Saved data entries
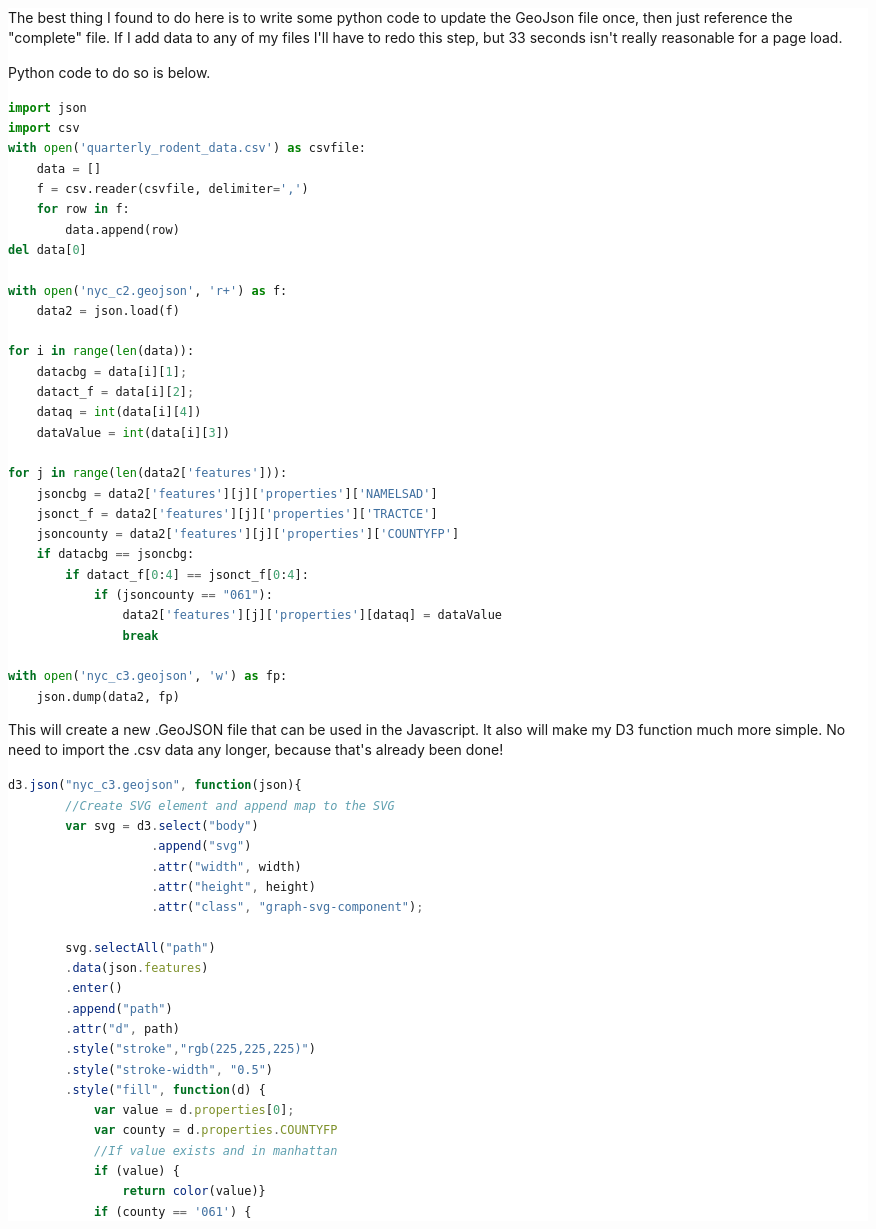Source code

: The best thing I found to do here is to write some python code to update the GeoJson file once, then just reference the "complete" file. If I add data to any of my files I'll have to redo this step, but 33 seconds isn't really reasonable for a page load.

Python code to do so is below.
```python
import json
import csv
with open('quarterly_rodent_data.csv') as csvfile:
    data = []
    f = csv.reader(csvfile, delimiter=',')
    for row in f:
        data.append(row)
del data[0]

with open('nyc_c2.geojson', 'r+') as f:
    data2 = json.load(f)

for i in range(len(data)):
    datacbg = data[i][1];
    datact_f = data[i][2];
    dataq = int(data[i][4])
    dataValue = int(data[i][3])

for j in range(len(data2['features'])):
    jsoncbg = data2['features'][j]['properties']['NAMELSAD']
    jsonct_f = data2['features'][j]['properties']['TRACTCE']
    jsoncounty = data2['features'][j]['properties']['COUNTYFP']
    if datacbg == jsoncbg:
        if datact_f[0:4] == jsonct_f[0:4]:
            if (jsoncounty == "061"):
                data2['features'][j]['properties'][dataq] = dataValue 
                break

with open('nyc_c3.geojson', 'w') as fp:
    json.dump(data2, fp)
```

This will create a new .GeoJSON file that can be used in the Javascript. It also will make my D3 function much more simple. No need to import the .csv data any longer, because that's already been done!

```javascript
d3.json("nyc_c3.geojson", function(json){
        //Create SVG element and append map to the SVG
        var svg = d3.select("body")
                    .append("svg")
                    .attr("width", width)
                    .attr("height", height)
                    .attr("class", "graph-svg-component");

        svg.selectAll("path")
        .data(json.features)
        .enter()
        .append("path")
        .attr("d", path)
        .style("stroke","rgb(225,225,225)")
        .style("stroke-width", "0.5")
        .style("fill", function(d) {
            var value = d.properties[0];
            var county = d.properties.COUNTYFP
            //If value exists and in manhattan
            if (value) {
                return color(value)}
            if (county == '061') {
```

** Work task **
Write out each entry above once more, exactly as written, and drop the pictures.

** Output for this task **
Source code

: The best thing I found to do here is to write some python code to update the GeoJson file once, then just reference the "complete" file. If I add data to any of my files I'll have to redo this step, but 33 seconds isn't really reasonable for a page load.

Python code to do so is below.
```python
import json
import csv
with open('quarterly_rodent_data.csv') as csvfile:
    data = []
    f = csv.reader(csvfile, delimiter=',')
    for row in f:
        data.append(row)
del data[0]

with open('nyc_c2.geojson', 'r+') as f:
    data2 = json.load(f)

for i in range(len(data)):
    datacbg = data[i][1];
    datact_f = data[i][2];
    dataq = int(data[i][4])
    dataValue = int(data[i][3])

for j in range(len(data2['features'])):
    jsoncbg = data2['features'][j]['properties']['NAMELSAD']
    jsonct_f = data2['features'][j]['properties']['TRACTCE']
    jsoncounty = data2['features'][j]['properties']['COUNTYFP']
    if datacbg == jsoncbg:
        if datact_f[0:4] == jsonct_f[0:4]:
            if (jsoncounty == "061"):
                data2['features'][j]['properties'][dataq] = dataValue 
                break

with open('nyc_c3.geojson', 'w') as fp:
    json.dump(data2, fp)
```

This will create a new .GeoJSON file that can be used in the Javascript. It also will make my D3 function much more simple. No need to import the .csv data any longer, because that's already been done!

```javascript
d3.json("nyc_c3.geojson", function(json){
        //Create SVG element and append map to the SVG
        var svg = d3.select("body")
                    .append("svg")
                    .attr("width", width)
                    .attr("height", height)
                    .attr("class", "graph-svg-component");

        svg.selectAll("path")
        .data(json.features)
        .enter()
        .append("path")
        .attr("d", path)
        .style("stroke","rgb(225,225,225)")
        .style("stroke-width", "0.5")
        .style("fill", function(d) {
            var value = d.properties[0];
            var county = d.properties.COUNTYFP
            //If value exists and in manhattan
            if (value) {
                return color(value)}
            if (county == '061') {
```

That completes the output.